A divina tragédia da Verdade.
- Victor Câmara
- 23 de mai. de 2017
- 3 min de leitura

Para e penso em todos os caminhos que percorri até aqui. Me admira olhar para minha pele e ver quantas cicatrizes, quantos golpes assolaram em minha pele. Verdades! Verdades! Verdades!
Verdades! As veredas pela qual percorro, em todos os momentos, desaguam nessa submissão sutil que corrompe sem que ao menos percebamos. Esse veneno que impregna nossas refeições diárias e aniquilam a vida pouco a pouco. Verdades que limitam nossa capacidade de sobrevoar montes, arrancam nossas vontades. Faz um pássaro acreditar que viver engaiolado é bom, moral, digno.
Verdades! Esta que consumiu até mesmo o Reino da Dúvida, que deveria buscar simplesmente o conhecimento. Agora, essa cobra retoma seu plano de nos enganar através da esperança, se dissimula através da dúvida afirmada. Agora, o conhecimento adquirido mediante a vontade de saber, retorna como uma “VERDADE” racional tão poderosa que faz com que não a questionemos.
Seria o medo da dor e desespero, em descobrir que essa “verdade” (assim como Deus) não passa de um mero ponto de vista, que nos faz arrancar os próprios olhos?

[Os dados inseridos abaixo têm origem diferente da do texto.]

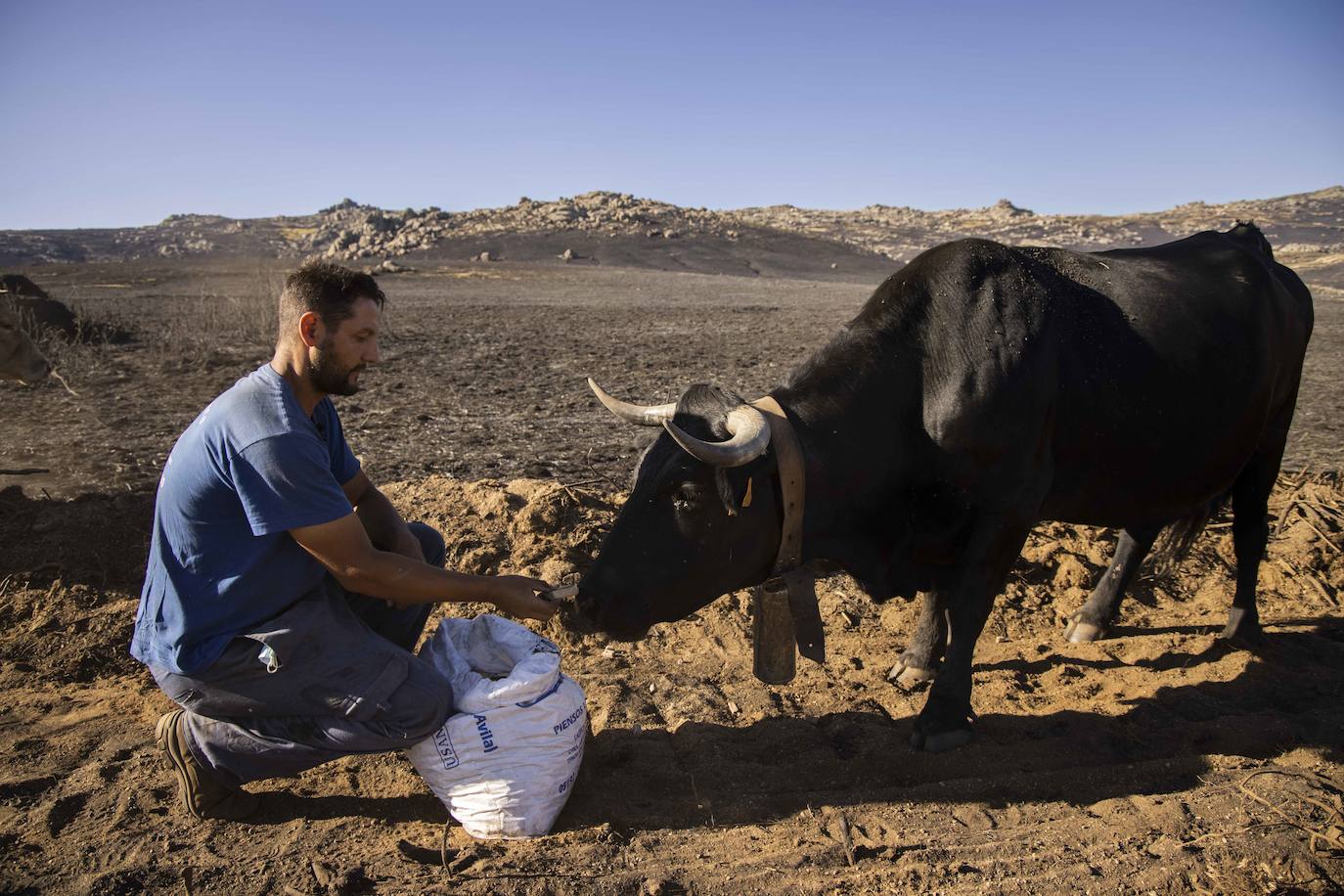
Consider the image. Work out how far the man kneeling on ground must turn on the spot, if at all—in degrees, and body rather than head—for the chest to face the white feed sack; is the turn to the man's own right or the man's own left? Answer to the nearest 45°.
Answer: approximately 45° to the man's own right

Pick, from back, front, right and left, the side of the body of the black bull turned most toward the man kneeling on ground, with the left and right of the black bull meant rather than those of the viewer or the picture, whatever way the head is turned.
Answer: front

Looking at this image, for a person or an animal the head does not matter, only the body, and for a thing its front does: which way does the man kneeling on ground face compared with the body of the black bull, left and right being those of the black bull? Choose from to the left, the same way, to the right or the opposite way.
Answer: the opposite way

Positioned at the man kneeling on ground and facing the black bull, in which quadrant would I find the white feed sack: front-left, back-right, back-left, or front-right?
front-right

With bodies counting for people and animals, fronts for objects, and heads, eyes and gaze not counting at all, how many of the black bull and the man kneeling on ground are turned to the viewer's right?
1

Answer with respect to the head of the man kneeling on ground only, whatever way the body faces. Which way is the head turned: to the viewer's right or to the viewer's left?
to the viewer's right

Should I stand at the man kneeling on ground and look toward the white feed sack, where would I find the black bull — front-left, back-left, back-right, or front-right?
front-left

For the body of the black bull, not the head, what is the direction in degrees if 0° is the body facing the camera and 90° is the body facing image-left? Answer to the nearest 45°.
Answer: approximately 45°

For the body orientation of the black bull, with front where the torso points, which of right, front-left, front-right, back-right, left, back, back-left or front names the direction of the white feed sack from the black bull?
front

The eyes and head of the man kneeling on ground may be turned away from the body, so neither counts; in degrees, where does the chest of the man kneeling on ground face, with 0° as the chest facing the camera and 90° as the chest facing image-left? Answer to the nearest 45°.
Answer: approximately 270°
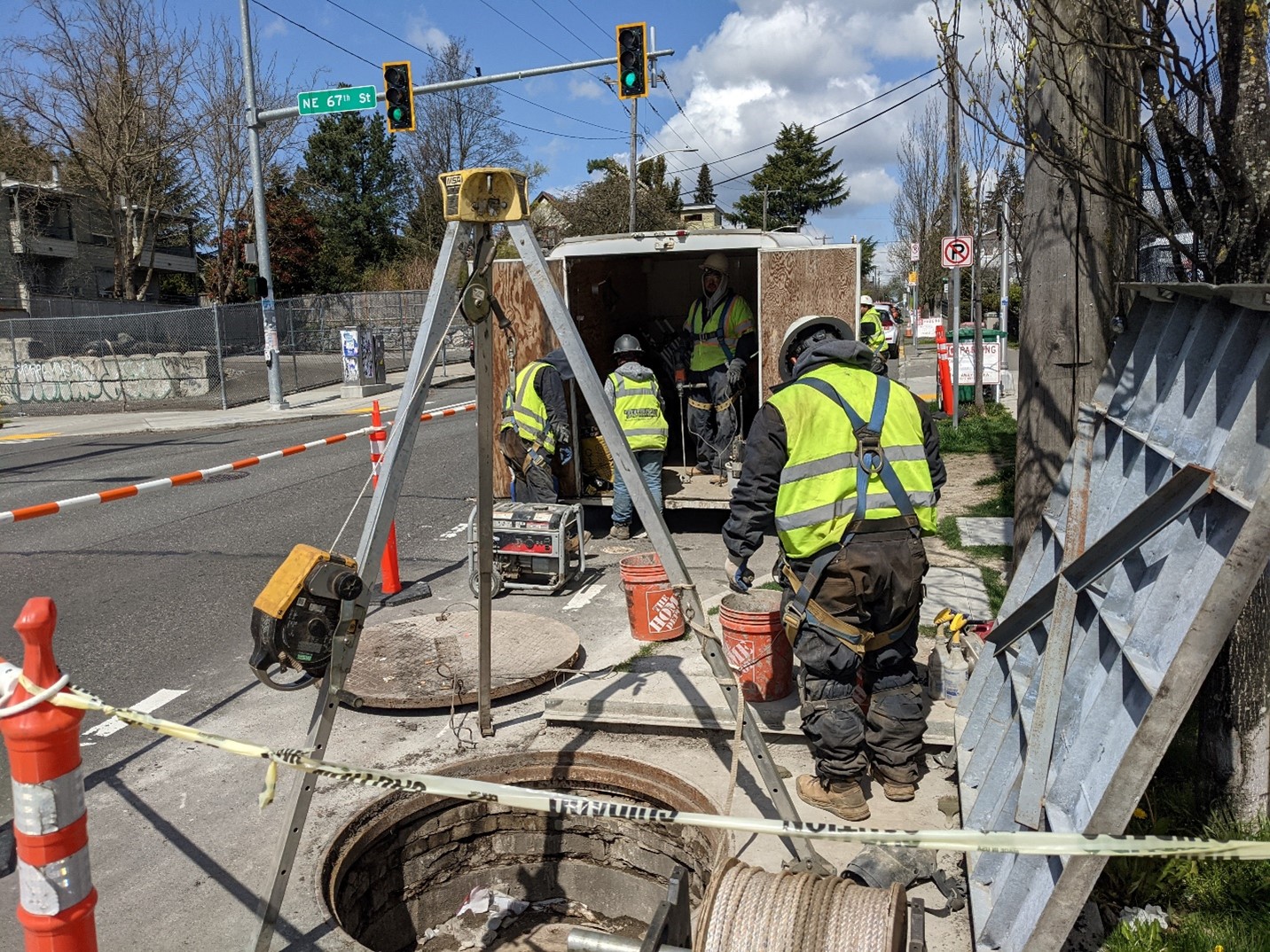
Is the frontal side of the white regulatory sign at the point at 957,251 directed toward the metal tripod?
yes

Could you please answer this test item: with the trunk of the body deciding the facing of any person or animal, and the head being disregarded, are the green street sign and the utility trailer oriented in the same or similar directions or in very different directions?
very different directions

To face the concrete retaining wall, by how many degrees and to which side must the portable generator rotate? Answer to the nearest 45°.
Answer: approximately 135° to its right

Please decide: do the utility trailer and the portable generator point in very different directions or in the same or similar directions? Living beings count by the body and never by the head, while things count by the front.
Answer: very different directions

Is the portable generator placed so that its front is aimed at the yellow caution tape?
yes

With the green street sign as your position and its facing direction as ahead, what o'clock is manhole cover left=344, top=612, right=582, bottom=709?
The manhole cover is roughly at 12 o'clock from the green street sign.

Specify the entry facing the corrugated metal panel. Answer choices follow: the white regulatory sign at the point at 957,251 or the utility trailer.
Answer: the white regulatory sign

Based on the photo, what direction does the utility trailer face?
away from the camera

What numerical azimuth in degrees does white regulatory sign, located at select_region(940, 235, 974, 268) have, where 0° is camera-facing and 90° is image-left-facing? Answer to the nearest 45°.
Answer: approximately 0°

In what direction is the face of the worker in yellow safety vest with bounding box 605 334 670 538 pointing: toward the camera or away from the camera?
away from the camera

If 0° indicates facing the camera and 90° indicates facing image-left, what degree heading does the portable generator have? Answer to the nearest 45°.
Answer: approximately 0°

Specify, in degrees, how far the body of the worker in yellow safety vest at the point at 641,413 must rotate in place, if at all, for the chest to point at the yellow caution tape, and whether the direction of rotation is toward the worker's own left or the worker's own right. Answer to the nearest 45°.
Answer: approximately 180°

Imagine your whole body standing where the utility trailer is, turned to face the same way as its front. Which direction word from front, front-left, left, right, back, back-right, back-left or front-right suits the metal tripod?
back

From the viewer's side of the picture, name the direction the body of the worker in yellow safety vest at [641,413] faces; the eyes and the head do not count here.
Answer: away from the camera

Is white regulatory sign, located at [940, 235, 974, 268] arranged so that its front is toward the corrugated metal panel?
yes

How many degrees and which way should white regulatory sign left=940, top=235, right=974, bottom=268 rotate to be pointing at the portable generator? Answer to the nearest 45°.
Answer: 0° — it already faces it

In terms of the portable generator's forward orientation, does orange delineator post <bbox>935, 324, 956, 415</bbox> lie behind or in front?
behind
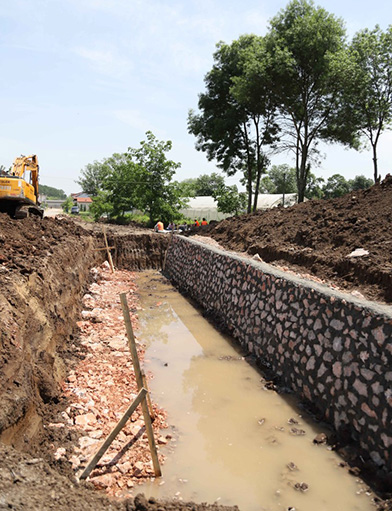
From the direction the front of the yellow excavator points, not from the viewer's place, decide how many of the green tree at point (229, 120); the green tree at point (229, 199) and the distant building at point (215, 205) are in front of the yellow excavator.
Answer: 3

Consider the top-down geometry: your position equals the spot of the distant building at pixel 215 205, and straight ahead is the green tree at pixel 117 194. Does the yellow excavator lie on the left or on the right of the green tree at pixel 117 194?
left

Verdades! Não consigo me submeter a ela. Mas qual seria o outro caminho? Continuar lutando, melhor dizendo, continuar buscando conhecimento? Para quê? Tudo é ilusão! Criamos palavras para nomear objetos e outras tantas para poder explica-la. E se o meu laranja for diferente do seu? E se meu vestido possuir listras brancas e douradas? Tuas verdades aprisionam até mesmo meus sentidos?
Verdades! Esse “deus” a qual submetem e calejam a potencialidade dos homens, que presumem atingir a totalidade de um objeto. Uma árvore deixaria de existir caso não criássemos a palavra “árvore”? Uma floresta existiria caso não existisse alguém para contá-la, dar números? Estamos condenados em viver com nossas potencias voltadas para responder os porquês, ao invés do “como”. E o pior, estamos competindo uns com os outros, para saber quem responde primeiro e toma o lugar de deus.
Verdades! Me recuso em seguir esses ditames de homens que, assim como eu, são falhos. Esses arautos do “transcendente” possuem os mesmos sentidos que agora afirmam estar errados nos outros. Cristalizam suas opiniões e convencem outros de que suas palavras são o caminho.
Verdades! Desejo apenas não desejar. Sei que parece impossível, visto que até Buda entendeu que esse ímpeto em não desejar nada, acaba implicando em uma paixão. Que seja! Mas, prefiro conservar minhas energias e aproveitar os últimos minutos para meia noite, na melhor companhia que descobri durante esse percurso: EU!
Verdades! Não gastarei nenhum momento há mais para tentar entender; não quero mais esses valores metafísicos, humanísticos e científicos. Gastei toda minha potencialidade para debandar das amarras da submissão para no final perceber que tudo foi em vão, nenhum progresso realizado. Sou um soldado que se deita no campo de batalha e aceita o fado do por vir.
Verdades! Aceito o fado como tal. O destino inexorável que nos alcança. Então caminharei para o fim do poço e me recostar nas colunas da complacência, do meio termo pois “É tempo de meio silêncio, de boca gelada e murmúrio, palavra indireta, aviso na esquina. Tempo de cinco sentidos num só. O espião janta conosco. É tempo de cortinas pardas, de céu neutro, política na maçã, no santo, no gozo, amor e desamor, cólera branda, gim com água tônica, olhos pintados, dentes de vidro, grotesca língua torcida.” - Carlos Drummond de Andrade, Nosso Tempo
Verdades! Não sei em qual mascara estará escondida, mas, não importa, você sempre esteve e sempre estará presente para nos amordaçar. Convidamos de bom grado a serpente da indiferença para nossas casas, pois, afinal de contas, de que vale resistir. E se me perguntarem “como chegamos até esse ponto?”, responderei como chicó: Não sei! Só sei que foi assim.
Agora caminho para meu fundo, para o descanso de uma vida.
No entanto, chegarei sem ao menos ter descoberto o que é viver? Será que tudo se resume a submissão de verdades? Em acatar passivamente? Em esconder ou engaiolar meu pássaro azul, ser duro como Charles Bukowski foi ao tratar com o dele? “Há um pássaro azul em meu peito que quer sair mas sou duro demais com ele, eu digo, fique aí, não deixarei que ninguém o veja. Há um pássaro azul em meu peito que quer sair mas eu despejo uísque sobre ele e inalo fumaça de cigarro e as putas e os atendentes dos bares e das mercearias nunca saberão que ele está lá dentro.”
Será? Eis uma bela palavra para tomar como ponto de partida.